Once under way though I realised that I’d forgotten to start the watch and as I needed the speed calculation I performed the unnerving manoeuvre of getting both hands together in the middle of the boat and fumbling with the buttons to get the thing going. After that I progressed onwards wobbling like a raw beginner all the way. After a half mile I got a grip, stopped shaking and things settled down a bit. It was hard going again and I was soon struggling to maintain headway. The river was on a danger alert and the flow was quite fast, although no real difference to previous sessions under the same warnings. At the end of a mile I was bushed, and knew that whatever else, I wasn’t going to make it to Pyrford.
I had pulled up on the boat club’s frontage and just sat there contemplating the situation for a while. It was at that moment that the unspoken awful realisation hit me that if I couldn’t make a five-mile paddle at this stage of the game, then there is no possibility whatsoever of doing 125 miles in just a few weeks. In fact I knew I had run out of time and I wasn’t going to make it at all. After five minutes I turned the boat around and went home.

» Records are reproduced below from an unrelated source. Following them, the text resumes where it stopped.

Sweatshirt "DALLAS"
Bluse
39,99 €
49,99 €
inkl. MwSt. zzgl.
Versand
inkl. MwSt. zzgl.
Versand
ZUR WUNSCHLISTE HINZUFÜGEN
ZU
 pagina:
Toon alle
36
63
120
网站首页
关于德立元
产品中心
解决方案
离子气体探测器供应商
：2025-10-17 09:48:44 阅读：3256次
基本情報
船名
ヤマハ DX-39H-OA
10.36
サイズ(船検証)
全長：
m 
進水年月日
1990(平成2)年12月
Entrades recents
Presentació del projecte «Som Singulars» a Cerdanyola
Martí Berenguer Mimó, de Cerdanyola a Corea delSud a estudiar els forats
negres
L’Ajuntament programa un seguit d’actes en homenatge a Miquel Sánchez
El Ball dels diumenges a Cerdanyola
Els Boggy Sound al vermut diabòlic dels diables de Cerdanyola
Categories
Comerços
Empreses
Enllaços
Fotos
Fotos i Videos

I guess then that’s about it for the time being at least. Just too much to do and not enough left in the reserve tank to do it. Reluctantly I’m going to have to relinquish any thoughts of competing this in year’s race, as it just wouldn’t be practical. But it would be foolhardy as I haven’t yet really got to grips with conditions on the main river, let alone the tideway. Neither have I yet been able to get a support crew together which would have been necessary to get me to the start and through the race. I only have my own mistakes made early on and inexperience to blame. I can’t really blame the weather as other more experienced competitors have already clocked up 200-300 miles in practice this year. But then neither has it done me any favours.